The results largely matched Westbrook’s computer-modeled predictions. Those with lower dopamine levels made decisions that indicated they were more focused on avoiding difficult cognitive work — in other words, they were more sensitive to the potential costs of completing the task. Those with higher dopamine levels, on the other hand, made decisions that showed they were more sensitive to differences in the amount of money they could earn by choosing the harder test — in other words, they focused more on the potential benefits. Westbrook said the latter held true whether the subjects’ dopamine levels were naturally higher or whether they had been artificially elevated by medications.
Westbrook said the results support the idea that, medication or no medication, dopamine typically acts as a motivation regulator for human brains.
“The thoughts that pop into our head, and the amount of time we spend thinking about them, are regulated by this underlying cost-benefit decision-making system,” Westbrook said. “Our brains have been honed to orient us toward the tasks that will have the greatest payoff and the least cost over time.”
All of us have slightly different base levels of dopamine, said Frank, who is affiliated with the Carney Institute for Brain Science at Brown. Those who have lower levels tend to be more risk-averse, because they spend more time focusing on the potential costs of completing a difficult task. Those with higher levels tend to be more impulsive and active, because they focus more on the benefits.
No single dopamine level is inherently better than another, Frank said — an active, high-dopamine person may take fulfilling, happiness-boosting risks but may also be more prone to injury; a risk-averse, low-dopamine person may avoid injuries and disappointments but may also miss out on adventures. And dopamine levels don’t necessarily stay the same from one day to the next: They may decrease in response to danger or lack of sleep, and they may increase when people feel safe and supported.

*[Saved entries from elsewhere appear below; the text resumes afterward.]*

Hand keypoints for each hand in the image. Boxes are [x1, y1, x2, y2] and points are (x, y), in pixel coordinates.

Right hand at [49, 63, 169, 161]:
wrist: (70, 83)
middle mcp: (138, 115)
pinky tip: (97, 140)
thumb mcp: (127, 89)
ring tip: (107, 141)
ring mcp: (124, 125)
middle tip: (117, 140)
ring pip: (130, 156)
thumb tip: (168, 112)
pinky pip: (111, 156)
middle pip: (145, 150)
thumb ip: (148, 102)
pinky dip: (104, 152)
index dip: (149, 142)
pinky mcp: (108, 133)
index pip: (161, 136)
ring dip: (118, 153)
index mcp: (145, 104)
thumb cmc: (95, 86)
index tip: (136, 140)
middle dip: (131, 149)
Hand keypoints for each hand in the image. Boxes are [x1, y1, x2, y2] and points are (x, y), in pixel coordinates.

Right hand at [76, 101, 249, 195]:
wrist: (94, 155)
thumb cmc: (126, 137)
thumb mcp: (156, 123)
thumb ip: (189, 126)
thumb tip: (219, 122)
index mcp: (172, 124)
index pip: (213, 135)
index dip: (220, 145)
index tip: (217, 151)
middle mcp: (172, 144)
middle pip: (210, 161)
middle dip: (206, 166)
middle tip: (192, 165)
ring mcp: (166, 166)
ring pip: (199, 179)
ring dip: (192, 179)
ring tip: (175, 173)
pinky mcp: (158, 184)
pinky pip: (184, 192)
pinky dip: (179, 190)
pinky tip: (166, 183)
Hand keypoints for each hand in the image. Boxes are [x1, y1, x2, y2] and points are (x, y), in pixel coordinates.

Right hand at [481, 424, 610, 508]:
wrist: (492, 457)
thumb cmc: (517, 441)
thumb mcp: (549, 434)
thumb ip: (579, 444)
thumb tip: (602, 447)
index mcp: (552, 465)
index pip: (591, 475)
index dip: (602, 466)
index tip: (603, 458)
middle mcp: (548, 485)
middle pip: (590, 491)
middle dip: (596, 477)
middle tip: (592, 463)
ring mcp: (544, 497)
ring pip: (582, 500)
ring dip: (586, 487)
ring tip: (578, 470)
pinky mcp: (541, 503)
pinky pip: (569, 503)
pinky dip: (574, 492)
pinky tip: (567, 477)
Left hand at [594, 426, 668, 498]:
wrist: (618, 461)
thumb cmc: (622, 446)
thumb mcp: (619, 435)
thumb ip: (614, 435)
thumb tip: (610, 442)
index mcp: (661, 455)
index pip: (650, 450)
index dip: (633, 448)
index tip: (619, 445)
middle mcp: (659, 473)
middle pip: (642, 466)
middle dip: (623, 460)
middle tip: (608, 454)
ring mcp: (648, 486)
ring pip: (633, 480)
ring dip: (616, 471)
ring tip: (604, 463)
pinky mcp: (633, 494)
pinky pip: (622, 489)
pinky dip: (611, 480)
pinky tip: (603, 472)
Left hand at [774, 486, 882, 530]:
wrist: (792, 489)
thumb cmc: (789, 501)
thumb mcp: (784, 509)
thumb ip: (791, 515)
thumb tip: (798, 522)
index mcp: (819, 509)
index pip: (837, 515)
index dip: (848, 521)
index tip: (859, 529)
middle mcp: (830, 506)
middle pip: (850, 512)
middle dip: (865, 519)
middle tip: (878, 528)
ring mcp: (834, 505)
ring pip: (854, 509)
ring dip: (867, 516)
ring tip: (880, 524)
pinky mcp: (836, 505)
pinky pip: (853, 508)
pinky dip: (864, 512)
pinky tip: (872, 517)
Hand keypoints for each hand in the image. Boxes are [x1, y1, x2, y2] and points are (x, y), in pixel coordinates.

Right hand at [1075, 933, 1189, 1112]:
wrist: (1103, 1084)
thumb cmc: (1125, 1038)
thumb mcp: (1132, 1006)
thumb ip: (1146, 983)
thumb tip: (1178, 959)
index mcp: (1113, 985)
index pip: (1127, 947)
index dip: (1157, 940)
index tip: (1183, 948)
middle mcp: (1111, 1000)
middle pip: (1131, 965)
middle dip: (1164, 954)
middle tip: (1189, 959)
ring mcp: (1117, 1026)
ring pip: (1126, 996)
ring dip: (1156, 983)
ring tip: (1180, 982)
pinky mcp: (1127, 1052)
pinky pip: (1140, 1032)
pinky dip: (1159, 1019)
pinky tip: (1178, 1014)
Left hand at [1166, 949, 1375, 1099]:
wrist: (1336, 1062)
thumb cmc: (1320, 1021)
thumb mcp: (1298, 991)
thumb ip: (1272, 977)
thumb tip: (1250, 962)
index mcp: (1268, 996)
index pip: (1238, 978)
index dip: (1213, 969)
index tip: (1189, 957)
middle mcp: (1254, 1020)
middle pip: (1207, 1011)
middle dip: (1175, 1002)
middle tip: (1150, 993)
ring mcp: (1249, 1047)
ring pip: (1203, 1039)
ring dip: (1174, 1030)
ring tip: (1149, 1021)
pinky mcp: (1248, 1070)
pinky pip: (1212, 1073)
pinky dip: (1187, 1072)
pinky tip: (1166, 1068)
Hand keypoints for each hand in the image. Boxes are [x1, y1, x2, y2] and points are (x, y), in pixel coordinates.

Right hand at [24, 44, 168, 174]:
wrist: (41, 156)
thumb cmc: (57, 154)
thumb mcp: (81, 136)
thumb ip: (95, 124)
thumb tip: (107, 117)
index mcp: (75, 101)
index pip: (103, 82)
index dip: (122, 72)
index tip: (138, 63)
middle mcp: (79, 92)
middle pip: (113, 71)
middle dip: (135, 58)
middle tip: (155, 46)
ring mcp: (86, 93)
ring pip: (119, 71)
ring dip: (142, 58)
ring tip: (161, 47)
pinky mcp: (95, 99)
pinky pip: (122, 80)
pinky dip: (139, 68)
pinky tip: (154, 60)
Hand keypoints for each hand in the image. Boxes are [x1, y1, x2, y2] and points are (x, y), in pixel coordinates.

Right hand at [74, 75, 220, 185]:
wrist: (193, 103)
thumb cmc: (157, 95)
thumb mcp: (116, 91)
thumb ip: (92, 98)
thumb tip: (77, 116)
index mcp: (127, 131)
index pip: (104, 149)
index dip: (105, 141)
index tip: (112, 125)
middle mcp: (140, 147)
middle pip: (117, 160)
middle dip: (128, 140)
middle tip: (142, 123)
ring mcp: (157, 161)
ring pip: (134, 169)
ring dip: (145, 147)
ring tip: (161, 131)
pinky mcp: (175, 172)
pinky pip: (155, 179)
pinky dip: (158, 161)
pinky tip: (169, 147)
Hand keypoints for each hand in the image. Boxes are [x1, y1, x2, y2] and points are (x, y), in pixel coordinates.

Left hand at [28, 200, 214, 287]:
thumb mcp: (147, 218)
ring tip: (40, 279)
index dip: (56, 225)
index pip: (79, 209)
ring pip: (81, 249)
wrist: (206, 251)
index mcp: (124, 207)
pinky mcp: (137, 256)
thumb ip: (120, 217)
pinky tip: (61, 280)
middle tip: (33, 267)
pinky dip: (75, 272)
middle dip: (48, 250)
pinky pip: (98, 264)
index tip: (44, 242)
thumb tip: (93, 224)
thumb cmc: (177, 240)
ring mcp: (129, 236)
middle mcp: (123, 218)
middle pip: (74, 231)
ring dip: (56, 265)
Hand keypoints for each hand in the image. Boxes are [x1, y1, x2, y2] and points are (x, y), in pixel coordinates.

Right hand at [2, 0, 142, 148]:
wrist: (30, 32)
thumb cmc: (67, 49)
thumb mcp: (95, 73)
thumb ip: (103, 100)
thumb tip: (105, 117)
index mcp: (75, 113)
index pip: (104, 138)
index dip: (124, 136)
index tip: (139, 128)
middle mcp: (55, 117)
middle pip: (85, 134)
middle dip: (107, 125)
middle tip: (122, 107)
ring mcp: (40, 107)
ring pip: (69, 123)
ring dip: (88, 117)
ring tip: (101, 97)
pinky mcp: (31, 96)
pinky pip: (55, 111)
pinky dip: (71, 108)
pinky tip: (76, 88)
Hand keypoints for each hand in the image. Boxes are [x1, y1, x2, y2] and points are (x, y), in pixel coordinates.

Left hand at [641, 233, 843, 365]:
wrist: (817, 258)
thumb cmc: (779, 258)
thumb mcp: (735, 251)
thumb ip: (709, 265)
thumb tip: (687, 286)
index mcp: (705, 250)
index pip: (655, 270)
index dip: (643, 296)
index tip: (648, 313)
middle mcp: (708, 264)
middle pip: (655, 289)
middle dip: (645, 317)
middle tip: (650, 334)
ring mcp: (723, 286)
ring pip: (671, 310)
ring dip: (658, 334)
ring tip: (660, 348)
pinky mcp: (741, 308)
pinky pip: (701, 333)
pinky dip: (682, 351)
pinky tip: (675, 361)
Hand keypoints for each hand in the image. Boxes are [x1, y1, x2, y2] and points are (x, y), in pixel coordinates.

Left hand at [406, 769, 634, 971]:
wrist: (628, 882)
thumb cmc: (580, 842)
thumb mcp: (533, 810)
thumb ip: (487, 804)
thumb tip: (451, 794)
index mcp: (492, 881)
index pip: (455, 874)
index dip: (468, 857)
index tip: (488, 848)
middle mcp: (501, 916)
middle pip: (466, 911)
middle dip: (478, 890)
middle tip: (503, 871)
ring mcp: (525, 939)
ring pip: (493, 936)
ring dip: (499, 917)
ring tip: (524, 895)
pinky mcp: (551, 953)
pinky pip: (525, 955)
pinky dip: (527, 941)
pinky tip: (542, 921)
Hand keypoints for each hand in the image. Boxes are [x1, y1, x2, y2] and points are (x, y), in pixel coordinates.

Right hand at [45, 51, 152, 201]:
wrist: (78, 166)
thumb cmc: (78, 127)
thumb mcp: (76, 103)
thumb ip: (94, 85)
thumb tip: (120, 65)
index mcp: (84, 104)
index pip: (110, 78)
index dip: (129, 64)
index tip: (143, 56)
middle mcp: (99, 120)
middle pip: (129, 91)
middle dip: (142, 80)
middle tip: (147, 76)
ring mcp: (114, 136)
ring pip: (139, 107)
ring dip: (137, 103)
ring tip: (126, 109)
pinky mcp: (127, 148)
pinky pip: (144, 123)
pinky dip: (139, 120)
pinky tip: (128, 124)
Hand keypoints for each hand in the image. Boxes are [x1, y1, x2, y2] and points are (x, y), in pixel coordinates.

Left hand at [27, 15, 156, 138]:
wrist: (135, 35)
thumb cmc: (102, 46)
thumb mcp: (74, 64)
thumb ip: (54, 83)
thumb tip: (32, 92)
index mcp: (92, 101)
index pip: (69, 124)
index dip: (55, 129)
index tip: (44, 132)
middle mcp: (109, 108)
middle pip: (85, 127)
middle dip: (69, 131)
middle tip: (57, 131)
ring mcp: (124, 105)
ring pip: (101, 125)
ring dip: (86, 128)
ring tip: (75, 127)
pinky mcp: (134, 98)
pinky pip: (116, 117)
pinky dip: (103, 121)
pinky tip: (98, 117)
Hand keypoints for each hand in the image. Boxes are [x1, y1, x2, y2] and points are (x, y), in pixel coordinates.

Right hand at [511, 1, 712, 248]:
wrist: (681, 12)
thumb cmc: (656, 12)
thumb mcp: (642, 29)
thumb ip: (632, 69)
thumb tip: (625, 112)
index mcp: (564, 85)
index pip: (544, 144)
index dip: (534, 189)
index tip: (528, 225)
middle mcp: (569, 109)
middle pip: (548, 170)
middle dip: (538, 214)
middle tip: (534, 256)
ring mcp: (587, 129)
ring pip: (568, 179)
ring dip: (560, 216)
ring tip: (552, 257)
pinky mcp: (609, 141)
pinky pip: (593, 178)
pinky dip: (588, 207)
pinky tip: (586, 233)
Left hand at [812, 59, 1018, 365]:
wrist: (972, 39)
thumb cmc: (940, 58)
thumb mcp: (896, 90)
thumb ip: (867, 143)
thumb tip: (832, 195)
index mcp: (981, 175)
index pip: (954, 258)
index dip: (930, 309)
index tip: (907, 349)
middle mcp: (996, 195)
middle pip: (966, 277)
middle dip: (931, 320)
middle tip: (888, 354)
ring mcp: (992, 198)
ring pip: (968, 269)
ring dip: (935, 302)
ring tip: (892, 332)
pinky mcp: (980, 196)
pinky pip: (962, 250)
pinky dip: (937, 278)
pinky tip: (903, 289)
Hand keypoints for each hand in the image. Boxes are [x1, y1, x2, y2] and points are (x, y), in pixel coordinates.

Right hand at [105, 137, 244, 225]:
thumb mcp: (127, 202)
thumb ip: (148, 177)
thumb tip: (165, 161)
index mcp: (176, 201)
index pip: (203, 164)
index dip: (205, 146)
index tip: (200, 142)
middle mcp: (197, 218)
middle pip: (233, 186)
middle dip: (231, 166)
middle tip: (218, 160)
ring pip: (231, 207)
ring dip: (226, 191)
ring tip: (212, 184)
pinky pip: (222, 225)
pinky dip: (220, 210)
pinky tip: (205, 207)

In other words, Westbrook said, most people can trust natural dopamine levels to guide them toward the right decisions. Of course, previous experiments have made it clear that many people with particularly low dopamine levels — including those who are diagnosed with depression or ADHD — can benefit from dopamine-boosting stimulant medications. But he said those medications are never certain to improve the lives of those who are healthy and who choose to use them recreationally. Doing so could, in fact, lead some to make poorer decisions.
“When you raise dopamine in someone who already has a high dopamine level, every decision seems like it has benefit, which could distract from the real beneficial tasks,” Westbrook said. “People might behave in ways that aren’t consistent with their goals, like taking part in impulsive gambling or risky sex behaviors.”
Westbrook and Frank hope their study helps future researchers and medical professionals better understand cognitive mechanisms, allowing them to identify connections between dopamine levels and disorders such as anxiety, depression, ADHD and schizophrenia.
“We want to know, what are the drivers of what changes cognitive ability and function?” Frank said. “Our research is focused on carving nature at its joints, so to speak — disentangling neural and cognitive functions to understand people’s different thought processes and evaluate what’s best for their needs, whether it’s therapy or medication.”
Also involved in the study were Radboud University researchers Ruben van den Bosch, Jessica Määttä, Lieke Hofmans and Danae Papadopetraki. The research was funded by a Netherlands Organization for Scientific Research VICI grant, No. 453-14-005 (2015/01379/VI) and two National Institutes of Health grants (F32MH115600-01A1 and R01MH080066).